Francisco Viana *
Uma era acabou no Brasil. A era da impunidade.
Com as prisões do senador Delcídio Amaral, líder do governo, e do banqueiro André Esteves, um dos 13 homens mais ricos do Brasil, segundo a revista Forbes, a Operação Lava Jato transborda da Petrobras e do universo das construtoras para os universos da política e das finanças. O poder desloca-se para o STF.
Era uma tendência irrefreável. O Congresso, tragado por sucessivos escândalos, o caso Eduardo Cunha hoje à frente, perdeu credibilidade. Os senadores que aprovaram a prisão de Delcídio não tinham alternativa: estavam sitiados pela vigorosa torrente dos fatos. Ou ficavam do lado da lei ou seriam execrados pela sociedade. O senador Delcídio, ao que tudo indica, ultrapassou as colunas de Hércules, isto é, não respeitou qualquer limite. Defendê-lo seria optar pelo indefensável.
A prisão do banqueiro, dono do BTG Pactual, promete desdobramentos. O que de fato está acontecendo nas entranhas do sistema financeiro que levou à prisão uma estrela internacional de primeira grandeza? A resposta, sem dúvida, virá nos próximos capítulos da Lava Jato. Véus estão caindo, as sombras se dissipando. Que rostos poderão ser vistos com nitidez, agora que não existem mais intocáveis?
A grande novidade, nesse processo, é que o STF fez história ao autorizar a prisão do senador Delcídio. E tornou-se o legítimo poder no País. Comunicou uma imagem-identidade sólida, revelou-se a barreira de contenção contra a corrupção sistêmica. Além do Congresso, a ação do STF revela uma presidente inerte, sem tomar as posições que precisaria tomar. Dilma Rousseff precisa vir a público. Explicar o que está acontecendo. Afinal, Delcídio era líder do governo e a Petrobras sempre esteve sob a responsabilidade da presidente. Não é o simples afastamento do senador preso que irá fechar as graves feridas abertas.
Por fim, não é exagero dizer que o PT acabou. A futura candidatura de Lula à presidência da República também. É o que pior: o partido não mais representa a esquerda no país. Corrompeu-se no sentido de que não mais representa o papel que se propôs a cumprir, a transformação da sociedade. Perdeu-se nos labirintos da política pelo poder. Perdeu sua identidade. E não pela força conservadora - que se revela insípida, sem qualquer proposta efetiva -, mas, sim, pela própria inércia. O PT foi derrotado pelo PT. Não entendeu o país. Carece de visão teórica e, portanto, de prática transformadora. Seu ocaso começa com o mensalão e se consuma com a prisão de Delcídio, mais o não declarado alinhamento com Cunha. Não está á altura dos problemas do país.
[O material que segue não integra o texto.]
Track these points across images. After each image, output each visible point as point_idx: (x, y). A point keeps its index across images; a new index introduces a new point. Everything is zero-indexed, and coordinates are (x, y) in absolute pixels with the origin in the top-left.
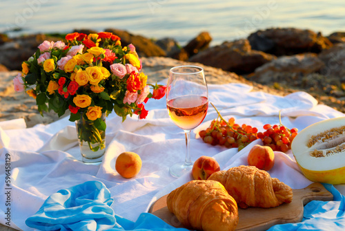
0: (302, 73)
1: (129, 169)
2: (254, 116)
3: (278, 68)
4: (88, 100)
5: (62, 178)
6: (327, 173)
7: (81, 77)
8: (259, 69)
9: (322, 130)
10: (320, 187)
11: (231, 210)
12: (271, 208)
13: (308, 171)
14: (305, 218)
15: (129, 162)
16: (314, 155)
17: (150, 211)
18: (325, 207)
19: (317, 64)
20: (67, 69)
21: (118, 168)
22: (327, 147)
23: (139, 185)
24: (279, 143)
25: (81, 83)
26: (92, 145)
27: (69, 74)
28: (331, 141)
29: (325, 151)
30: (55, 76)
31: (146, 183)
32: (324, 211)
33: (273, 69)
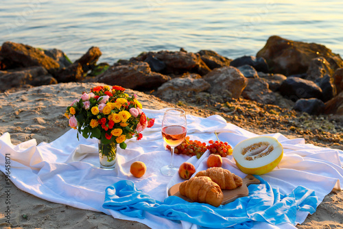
0: (194, 92)
1: (141, 172)
2: (193, 133)
3: (176, 87)
4: (121, 131)
5: (95, 179)
6: (256, 169)
7: (117, 118)
8: (161, 88)
9: (249, 145)
10: (253, 177)
11: (219, 191)
12: (233, 189)
13: (245, 169)
14: (250, 194)
15: (140, 168)
16: (247, 159)
17: (169, 195)
18: (259, 187)
19: (205, 85)
20: (105, 112)
21: (132, 171)
22: (253, 155)
23: (150, 181)
24: (221, 152)
25: (116, 121)
26: (110, 158)
27: (107, 116)
28: (254, 151)
29: (253, 157)
30: (99, 117)
31: (153, 180)
32: (259, 189)
33: (171, 88)
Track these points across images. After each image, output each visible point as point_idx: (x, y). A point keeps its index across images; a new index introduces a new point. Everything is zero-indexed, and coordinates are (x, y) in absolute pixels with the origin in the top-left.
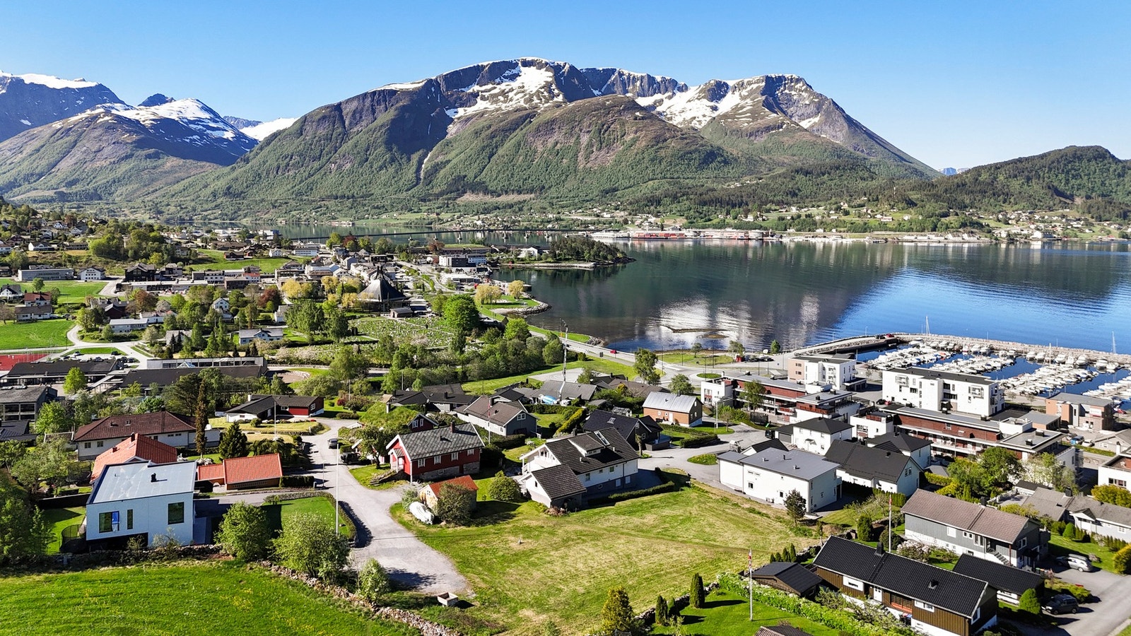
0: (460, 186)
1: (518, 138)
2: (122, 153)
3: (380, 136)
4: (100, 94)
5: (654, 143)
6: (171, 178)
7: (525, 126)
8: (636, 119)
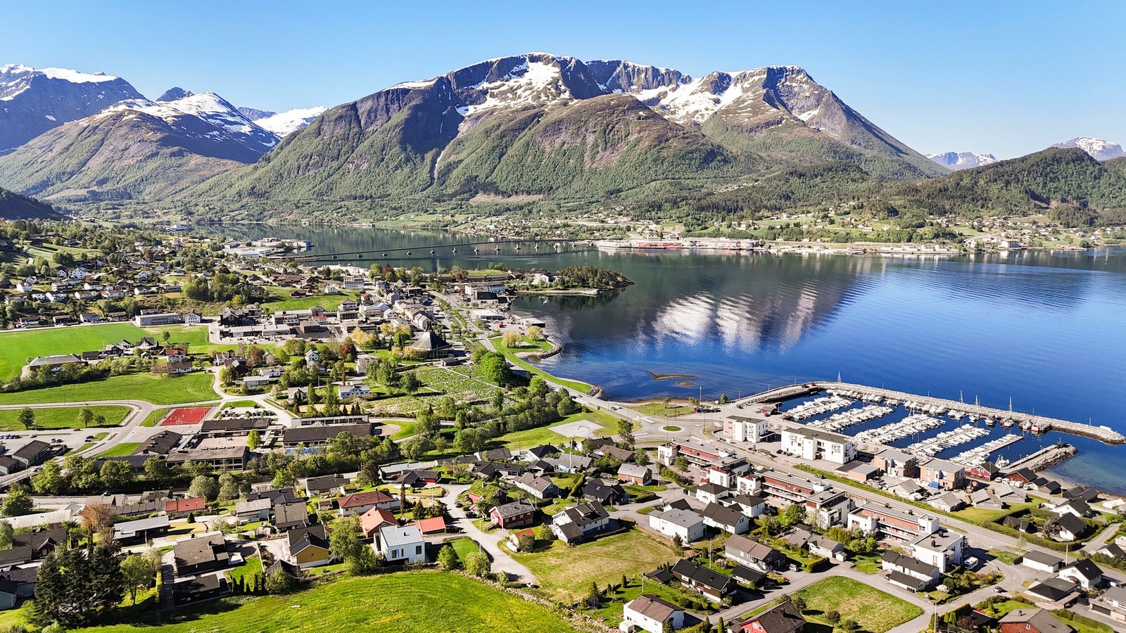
0: (472, 186)
1: (526, 138)
2: (148, 151)
3: (395, 136)
4: (120, 89)
5: (657, 143)
6: (196, 177)
7: (533, 126)
8: (639, 118)
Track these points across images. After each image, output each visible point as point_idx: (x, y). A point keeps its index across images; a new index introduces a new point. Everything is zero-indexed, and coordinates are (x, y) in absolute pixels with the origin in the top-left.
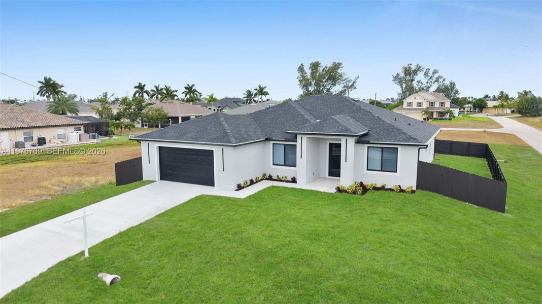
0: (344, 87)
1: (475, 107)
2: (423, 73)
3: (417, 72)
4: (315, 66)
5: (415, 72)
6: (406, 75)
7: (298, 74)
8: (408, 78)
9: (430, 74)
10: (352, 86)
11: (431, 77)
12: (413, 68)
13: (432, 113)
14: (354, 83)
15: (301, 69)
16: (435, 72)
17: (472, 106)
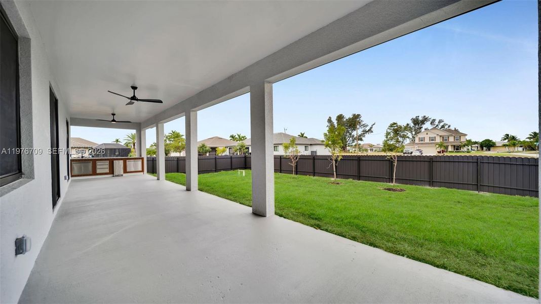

Resta saber quais serão os próximos passos. A prisão de Eduardo Cunha? As reformas estruturais? Um novo pacto social? A reorganização da esquerda? Importante é que as mudanças estão ocorrendo no ambiente democrático. Se o STF passou à iniciativa, ocupando o centro do tabuleiro, é porque os outros dois poderes - executivo e legislativo - encolheram. Precisam renascer. E acompanhar os novos tempos. A preponderância de um poder republicano sobre os demais não pode durar muito tempo. Como ensina Montesquieu, os poderes precisam de equilíbrio e interdependência.
* Francisco Viana é doutor em Filosofia Política (PUC-SP) e consultor de comunicação organizacional.